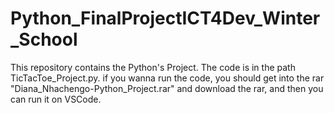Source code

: # Python_FinalProjectICT4Dev_Winter_School
This repository contains the Python's Project.
The code is in the path TicTacToe_Project.py.
if you wanna run the code, you should get into the rar "Diana_Nhachengo-Python_Project.rar" and download the rar, and then you can run it on VSCode.

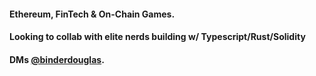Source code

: #### Ethereum, FinTech & On-Chain Games.
#### Looking to collab with elite nerds building w/ Typescript/Rust/Solidity

#### DMs [@binderdouglas](https://twitter.com/binderdouglas). 



<!--
**Bind/bind** is a ✨ _special_ ✨ repository because its `README.md` (this file) appears on your GitHub profile.

Here are some ideas to get you started:

- 🔭 I’m currently working on ...
- 🌱 I’m currently learning ...
- 👯 I’m looking to collaborate on ...
- 🤔 I’m looking for help with ...
- 💬 Ask me about ...
- 📫 How to reach me: ...
- 😄 Pronouns: ...
- ⚡ Fun fact: ...
-->
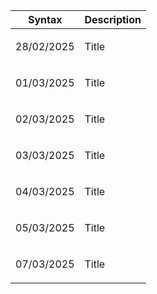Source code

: | Syntax | Description |
| --- | ----------- |
| <p>28/02/2025</p> | Title |
| <p>01/03/2025</p> | Title |
| <p>02/03/2025</p> | Title |
| <p>03/03/2025</p> | Title |
| <p>04/03/2025</p> | Title |
| <p>05/03/2025</p> | Title |
| <p>07/03/2025</p> | Title |
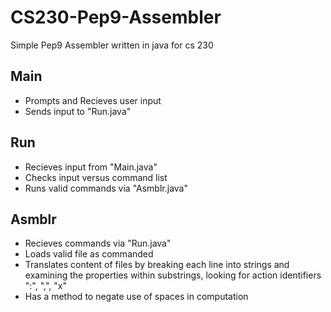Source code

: # CS230-Pep9-Assembler
Simple Pep9 Assembler written in java for cs 230


## Main
- Prompts and Recieves user input
- Sends input to "Run.java"

## Run
- Recieves input from "Main.java"
- Checks input versus command list
- Runs valid commands via "Asmblr.java"

## Asmblr
- Recieves commands via "Run.java"
- Loads valid file as commanded
- Translates content of files by breaking each line into strings and examining the properties within substrings, looking for action identifiers ":", ",", "x"
- Has a method to negate use of spaces in computation

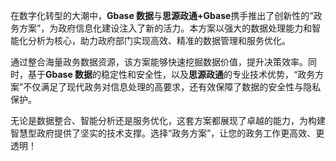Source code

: 在数字化转型的大潮中，**Gbase 数据**与**思源政通+Gbase**携手推出了创新性的“政务方案”，为政府信息化建设注入了新的活力。本方案以强大的数据处理能力和智能化分析为核心，助力政府部门实现高效、精准的数据管理和服务优化。

通过整合海量政务数据资源，该方案能够快速挖掘数据价值，提升决策效率。同时，基于**Gbase 数据**的稳定性和安全性，以及**思源政通**的专业技术优势，“政务方案”不仅满足了现代政务对信息处理的高要求，还有效保障了数据的安全性与隐私保护。

无论是数据整合、智能分析还是服务优化，这套方案都展现了卓越的能力，为构建智慧型政府提供了坚实的技术支撑。选择“政务方案”，让您的政务工作更高效、更透明！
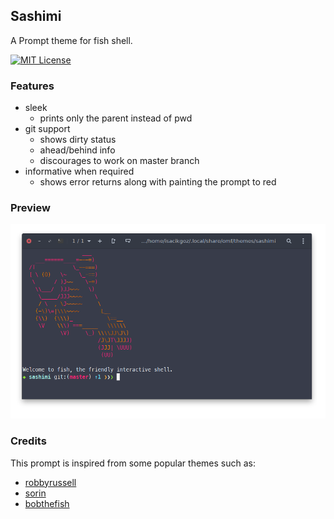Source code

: ## Sashimi

A Prompt theme for fish shell.

[![MIT License](https://img.shields.io/badge/license-MIT-brightgreen.svg)](/LICENSE)

### Features
- sleek
  - prints only the parent instead of pwd
- git support
  - shows dirty status
  - ahead/behind info
  - discourages to work on master branch
- informative when required
  - shows error returns along with painting the prompt to red

### Preview
![screenshot](images/preview.png)

### Credits
This prompt is inspired from some popular themes such as:
- [robbyrussell](https://github.com/robbyrussell/oh-my-zsh/blob/master/themes/robbyrussell.zsh-theme)
- [sorin](https://github.com/fish-shell/fish-shell/tree/master/share/tools/web_config/sample_prompts)
- [bobthefish](https://github.com/oh-my-fish/theme-bobthefish)

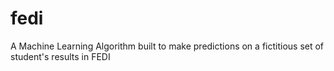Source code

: # fedi
A Machine Learning Algorithm built to make predictions on a fictitious set of student's results in FEDI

──────

- _TRY IT_: Find the line with "<p>03/03/2025</p> | Title |" in the listing above, then write it out along with every later line through the last one, exactly, omitting pictures.

- _EXPECTED ANSWER_:
| <p>03/03/2025</p> | Title |
| <p>04/03/2025</p> | Title |
| <p>05/03/2025</p> | Title |
| <p>07/03/2025</p> | Title |
Source code

: # CS230-Pep9-Assembler
Simple Pep9 Assembler written in java for cs 230


## Main
- Prompts and Recieves user input
- Sends input to "Run.java"

## Run
- Recieves input from "Main.java"
- Checks input versus command list
- Runs valid commands via "Asmblr.java"

## Asmblr
- Recieves commands via "Run.java"
- Loads valid file as commanded
- Translates content of files by breaking each line into strings and examining the properties within substrings, looking for action identifiers ":", ",", "x"
- Has a method to negate use of spaces in computation

Source code

: 在数字化转型的大潮中，**Gbase 数据**与**思源政通+Gbase**携手推出了创新性的“政务方案”，为政府信息化建设注入了新的活力。本方案以强大的数据处理能力和智能化分析为核心，助力政府部门实现高效、精准的数据管理和服务优化。

通过整合海量政务数据资源，该方案能够快速挖掘数据价值，提升决策效率。同时，基于**Gbase 数据**的稳定性和安全性，以及**思源政通**的专业技术优势，“政务方案”不仅满足了现代政务对信息处理的高要求，还有效保障了数据的安全性与隐私保护。

无论是数据整合、智能分析还是服务优化，这套方案都展现了卓越的能力，为构建智慧型政府提供了坚实的技术支撑。选择“政务方案”，让您的政务工作更高效、更透明！
Source code

: ## Sashimi

A Prompt theme for fish shell.

[![MIT License](https://img.shields.io/badge/license-MIT-brightgreen.svg)](/LICENSE)

### Features
- sleek
  - prints only the parent instead of pwd
- git support
  - shows dirty status
  - ahead/behind info
  - discourages to work on master branch
- informative when required
  - shows error returns along with painting the prompt to red

### Preview
![screenshot](images/preview.png)

### Credits
This prompt is inspired from some popular themes such as:
- [robbyrussell](https://github.com/robbyrussell/oh-my-zsh/blob/master/themes/robbyrussell.zsh-theme)
- [sorin](https://github.com/fish-shell/fish-shell/tree/master/share/tools/web_config/sample_prompts)
- [bobthefish](https://github.com/oh-my-fish/theme-bobthefish)

Source code

: # fedi
A Machine Learning Algorithm built to make predictions on a fictitious set of student's results in FEDI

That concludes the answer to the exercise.